Data ::
——————————
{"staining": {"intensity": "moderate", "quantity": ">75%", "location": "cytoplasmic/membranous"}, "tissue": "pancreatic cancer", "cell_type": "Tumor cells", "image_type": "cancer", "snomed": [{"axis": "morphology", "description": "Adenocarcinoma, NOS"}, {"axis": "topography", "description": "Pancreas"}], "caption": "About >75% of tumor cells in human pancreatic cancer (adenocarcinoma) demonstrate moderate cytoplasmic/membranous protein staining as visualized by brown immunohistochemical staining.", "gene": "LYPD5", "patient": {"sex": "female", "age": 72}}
——————————
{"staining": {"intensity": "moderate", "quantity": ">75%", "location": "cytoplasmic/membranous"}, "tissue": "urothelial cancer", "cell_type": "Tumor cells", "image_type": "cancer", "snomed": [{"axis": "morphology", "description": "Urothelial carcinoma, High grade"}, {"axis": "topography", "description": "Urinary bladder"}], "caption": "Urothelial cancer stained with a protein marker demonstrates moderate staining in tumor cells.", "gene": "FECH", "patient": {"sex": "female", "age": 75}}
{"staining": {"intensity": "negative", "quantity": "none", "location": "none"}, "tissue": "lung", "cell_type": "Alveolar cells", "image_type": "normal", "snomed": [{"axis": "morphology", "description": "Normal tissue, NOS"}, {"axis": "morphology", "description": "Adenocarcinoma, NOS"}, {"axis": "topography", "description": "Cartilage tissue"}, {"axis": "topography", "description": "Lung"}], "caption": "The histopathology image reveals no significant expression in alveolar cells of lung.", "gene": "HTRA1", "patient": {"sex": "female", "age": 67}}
——————————
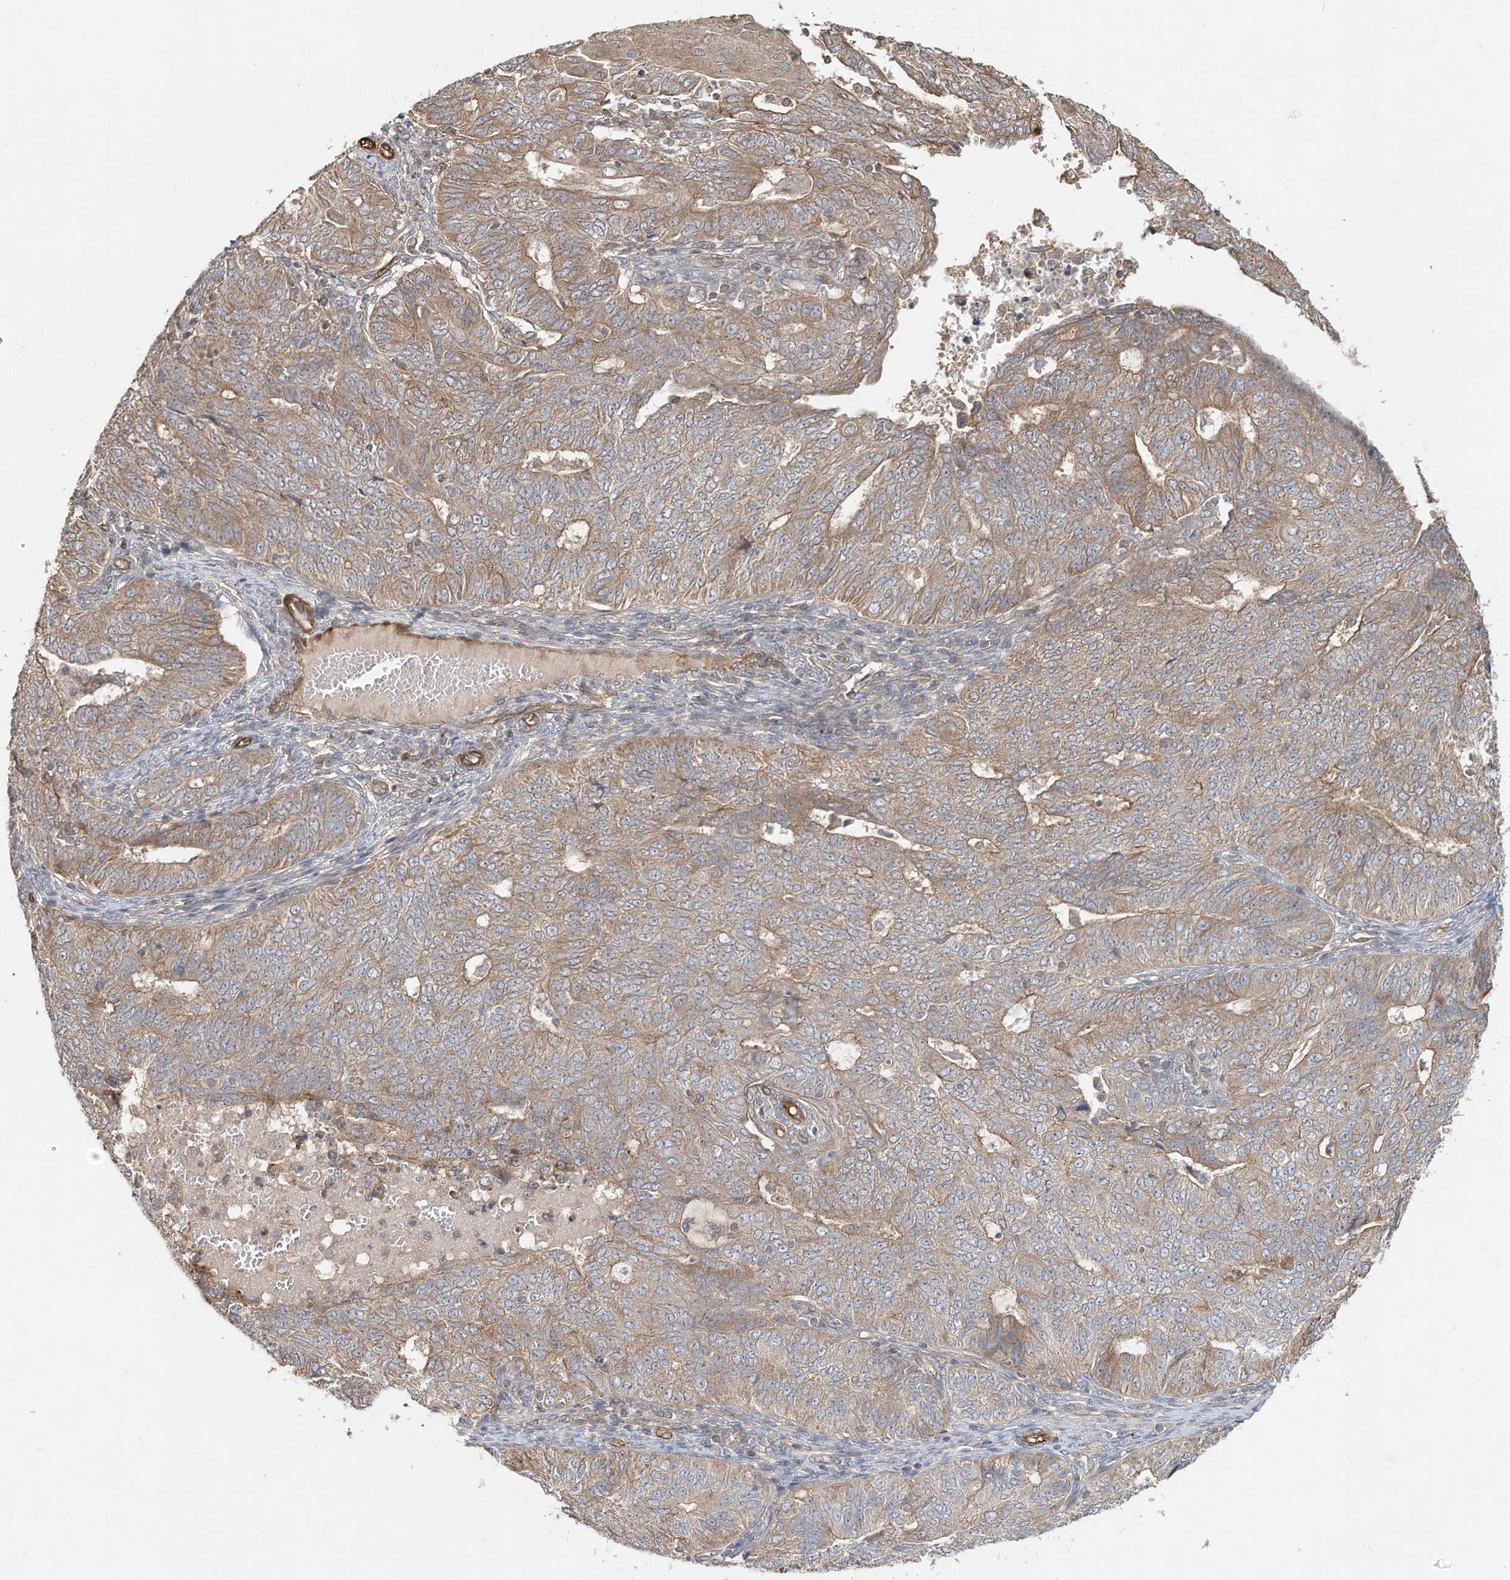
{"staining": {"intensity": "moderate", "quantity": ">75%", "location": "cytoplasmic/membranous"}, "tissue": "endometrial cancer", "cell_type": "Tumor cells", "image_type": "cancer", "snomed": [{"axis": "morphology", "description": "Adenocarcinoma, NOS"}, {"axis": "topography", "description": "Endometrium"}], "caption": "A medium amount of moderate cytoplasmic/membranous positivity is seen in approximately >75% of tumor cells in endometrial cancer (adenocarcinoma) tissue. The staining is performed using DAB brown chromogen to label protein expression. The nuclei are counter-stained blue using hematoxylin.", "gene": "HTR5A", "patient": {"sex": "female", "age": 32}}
——————————
Aim of the task :: Every line that includes "Tumor" must be copied from the material above.

Task result ::
{"staining": {"intensity": "moderate", "quantity": ">75%", "location": "cytoplasmic/membranous"}, "tissue": "pancreatic cancer", "cell_type": "Tumor cells", "image_type": "cancer", "snomed": [{"axis": "morphology", "description": "Adenocarcinoma, NOS"}, {"axis": "topography", "description": "Pancreas"}], "caption": "About >75% of tumor cells in human pancreatic cancer (adenocarcinoma) demonstrate moderate cytoplasmic/membranous protein staining as visualized by brown immunohistochemical staining.", "gene": "LYPD5", "patient": {"sex": "female", "age": 72}}
{"staining": {"intensity": "moderate", "quantity": ">75%", "location": "cytoplasmic/membranous"}, "tissue": "urothelial cancer", "cell_type": "Tumor cells", "image_type": "cancer", "snomed": [{"axis": "morphology", "description": "Urothelial carcinoma, High grade"}, {"axis": "topography", "description": "Urinary bladder"}], "caption": "Urothelial cancer stained with a protein marker demonstrates moderate staining in tumor cells.", "gene": "FECH", "patient": {"sex": "female", "age": 75}}
{"staining": {"intensity": "moderate", "quantity": ">75%", "location": "cytoplasmic/membranous"}, "tissue": "endometrial cancer", "cell_type": "Tumor cells", "image_type": "cancer", "snomed": [{"axis": "morphology", "description": "Adenocarcinoma, NOS"}, {"axis": "topography", "description": "Endometrium"}], "caption": "A medium amount of moderate cytoplasmic/membranous positivity is seen in approximately >75% of tumor cells in endometrial cancer (adenocarcinoma) tissue. The staining is performed using DAB brown chromogen to label protein expression. The nuclei are counter-stained blue using hematoxylin.", "gene": "HTR5A", "patient": {"sex": "female", "age": 32}}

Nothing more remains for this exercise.